L’intérêt des journalistes étrangers pour les élections brésiliennes est dû au fait que le pays est une pièce importante de l’échiquier mondial. Non seulement parce qu’il est l’un des principaux producteurs de biens alimentaires ni parce qu’il s’agit d’un pays continent. Mais parce que se cristallise autour du président Bolsonaro un groupe qui lutte contre les avancées sociales, un groupe composé de généraux, de militaires de différents grades et de chefs d’entreprises qui forment un base solide d’appui populaire et une machine de propagande politique bien huilée. Ce groupe a rendu tout-à-fait crédible la candidature du président à sa réélection.

J’ai dit à mes collègues étrangers que je crois que la liberté de la presse et la Justice électorale vont être en capacité de maintenir le déroulement des élections dans le cadre de la loi. J’affirme cela pour deux raisons : la première est que nous avons appris durant les années du mandat de Bolsonaro qu’il avance dans ses menaces contre les institutions mais jusqu’à une certaine limite et puis qu’il fait marche arrière. Cela été le cas, lors de sa tentative de coup d’État le jour de l’indépendance nationale. – de nombreux sites sur Internet en font foi. Et la seconde raison est que Bolsonaro ne sera plus en train de parler tout seul comme aujourd’hui. Il sera engagé dans une bataille électorale et ses adversaires seront attentifs à ce qui se passe.
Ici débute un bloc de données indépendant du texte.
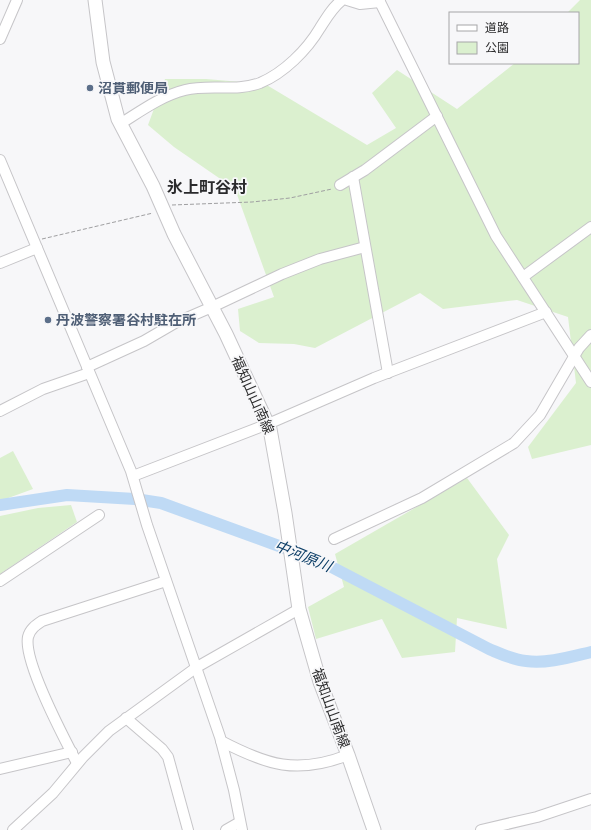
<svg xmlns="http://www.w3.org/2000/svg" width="591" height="830" viewBox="0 0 591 830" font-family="'Roboto Serif','Noto Sans JP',serif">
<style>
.green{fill:#dbf0cf}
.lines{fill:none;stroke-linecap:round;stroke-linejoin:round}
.river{stroke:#bfdaf5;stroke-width:12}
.minor-casing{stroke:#c6c5c8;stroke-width:12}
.major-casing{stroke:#c6c5c8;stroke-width:15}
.path{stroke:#9f9fa1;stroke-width:1;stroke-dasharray:4 2;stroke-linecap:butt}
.minor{stroke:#fff;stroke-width:10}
.major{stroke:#fff;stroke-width:13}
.service-dot{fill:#5c6f8a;stroke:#f7f7f9;stroke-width:1.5}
.labels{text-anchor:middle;stroke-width:3.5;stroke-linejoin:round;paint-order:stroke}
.service-label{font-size:14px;font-weight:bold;fill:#4e5e75;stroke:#f7f7f9;text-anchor:start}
.street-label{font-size:14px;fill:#2d2d2e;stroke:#f7f7f9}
.water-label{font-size:15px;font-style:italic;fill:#0c3e67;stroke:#f7f7f9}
.quarter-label{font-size:16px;font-weight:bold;fill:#2a2a2c;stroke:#f7f7f9}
</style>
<rect width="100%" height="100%" fill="#f7f7f9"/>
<!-- green -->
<g class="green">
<path d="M580,0H591V445L532,459L528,447L576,383L568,317L517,300L443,309L420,293L315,348L294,344L259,343L240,331L238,309L274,297L235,189L174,147L148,125L165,79H206L265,84L367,145L396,128L372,93L397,70L457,109L515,63H578V13H567Z"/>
<path d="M13,451L33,489L0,501V458Z"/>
<path d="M467,478L509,535L497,559L507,629L457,618L455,652L402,658L382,619L316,639L308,607L344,587L335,554Z"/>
<path d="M71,505L77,522L0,574V516L38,508Z"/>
</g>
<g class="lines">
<!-- river -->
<path class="river" d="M0,505L67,495L135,499L161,503L320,561L489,649C501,654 513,660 526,661C547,664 570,657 591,652"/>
<!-- minor casing -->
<g class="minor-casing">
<g id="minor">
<path d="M347,0L360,4L380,2"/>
<path d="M379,0L496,236L591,382"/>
<path d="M0,39L17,0"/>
<path d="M120,124C141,111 161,96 185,90C209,84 236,92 260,83C284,73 307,50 320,28C327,17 332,8 342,0"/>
<path d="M0,160L131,471L147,525L220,737L234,790L242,830"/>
<path d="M353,177L388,373"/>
<path d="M340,185L365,170L437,116"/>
<path d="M0,263L37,248"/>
<path d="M523,277L591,227"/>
<path d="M87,367L144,341L175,323L212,307L282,274L320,259L365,247"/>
<path d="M0,411L43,389L89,373"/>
<path d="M133,476L268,424L374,378L546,312"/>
<path d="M334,539L422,498L514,443L540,415L579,348L591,335"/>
<path d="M0,581L99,515"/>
<path d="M126,718L162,749L168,757L188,830"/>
<path d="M221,741C267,765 297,775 348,755"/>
<path d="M77,763C65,740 23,661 28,637C30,629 36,625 42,621L166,581"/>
<path d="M0,769L72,752"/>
<path d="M13,830L53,793L83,757L109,731L197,667L299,609"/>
<path d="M226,830L240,822"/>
<path d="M481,830L537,817L591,799"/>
</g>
</g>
<!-- major casing -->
<g class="major-casing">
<path id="major" d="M95,0L103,62L118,119L153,186L174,234L226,334L270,429L285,513L299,609L320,682L348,755L374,830"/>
</g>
<!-- path -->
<g class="path">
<path d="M172,205L252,202L290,198L332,189"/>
<path d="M42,239L153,213"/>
</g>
<!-- minor -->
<use href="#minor" class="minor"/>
<!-- major -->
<use href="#major" class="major"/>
</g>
<!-- markers -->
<g class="service-dot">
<circle cx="90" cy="88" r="4"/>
<circle cx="48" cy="320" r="4"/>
</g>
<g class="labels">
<!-- service labels -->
<g class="service-label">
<text x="98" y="93">沼貫郵便局</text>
<text x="56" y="325">丹波警察署谷村駐在所</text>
</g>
<!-- street labels -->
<g class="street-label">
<text transform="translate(253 395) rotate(66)" y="5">福知山山南線</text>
<text transform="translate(331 708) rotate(70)" y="5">福知山山南線</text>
</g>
<!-- water labels -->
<g class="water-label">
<text transform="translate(303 556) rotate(22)" y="5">中河原川</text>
</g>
<!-- quarter labels -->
<g class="quarter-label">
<text x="207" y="193">氷上町谷村</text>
</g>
</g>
<!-- legend -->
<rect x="449" y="12" width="130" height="52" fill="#f7f7f9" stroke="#a6a6a8"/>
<rect x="457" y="25" width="20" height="6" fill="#ffffff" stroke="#a6a6a8"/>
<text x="485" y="32" font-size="12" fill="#2d2d2e">道路</text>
<rect x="457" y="42" width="20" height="12" fill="#dbf0cf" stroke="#a6a6a8"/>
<text x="485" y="52" font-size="12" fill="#2d2d2e">公園</text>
</svg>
En particulier son principal adversaire, l’ex-président Luiz Inácio Lula da Silva (Parti des travailleurs - São Paulo). En lisant ce que nous avons publié, il saute aux yeux qu’en cas de déroute, les bolsonaristes tenteront de répéter ce que les partisans de Trump ont fait aux États-Unis, lorsqu’ils ont envahi le Capitole, le congrès américain. J’ai cru à cette possibilité. Aujourd’hui, j’ai quelques doutes parce que le soutien de la population au processus électoral brésilien est très fort. Donc, s’ils essayent de faire une chose semblable, ils courent le risque d’être isolés. Mais c’est aussi parce que la situation économique du pays est l’une des pires de ses dernières années. Les prix des combustibles tels que l’essence, le diésel, le gaz de ville sont à la hausse. Et l’inflation et le chômage atteignent des records. La situation est la suivante, le jour le plus important de l’histoire du Brésil pourrait bien être le lendemain du second tour des élections, si elles ont lieu bien sûr. Cela pourrait être un jour très compliqué, aussi important que les manifestations de 2013 quand des milliers de personnes sont sorties dans la rue pour protester contre tout. Mais cela peut être aussi un jour normal dans la vie du Brésil. Personne ne peut le prédire. C’est ce que j’ai répondu à des collègues du Paraguay.
Cela ne va pas être une tâche facile pour les présentateurs des journaux télévisés qui vont couvrir l’événement, avant, pendant et après les élections. Il y a beaucoup d’embûches qui attendent le journaliste, de nombreuses peaux de banane qui pourront se glisser sous leurs pas. Sans oublier le fait que les rédactions sont déstructurées, avec peu de journalistes, beaucoup de pigistes et des salaires les plus bas que la profession ait connus.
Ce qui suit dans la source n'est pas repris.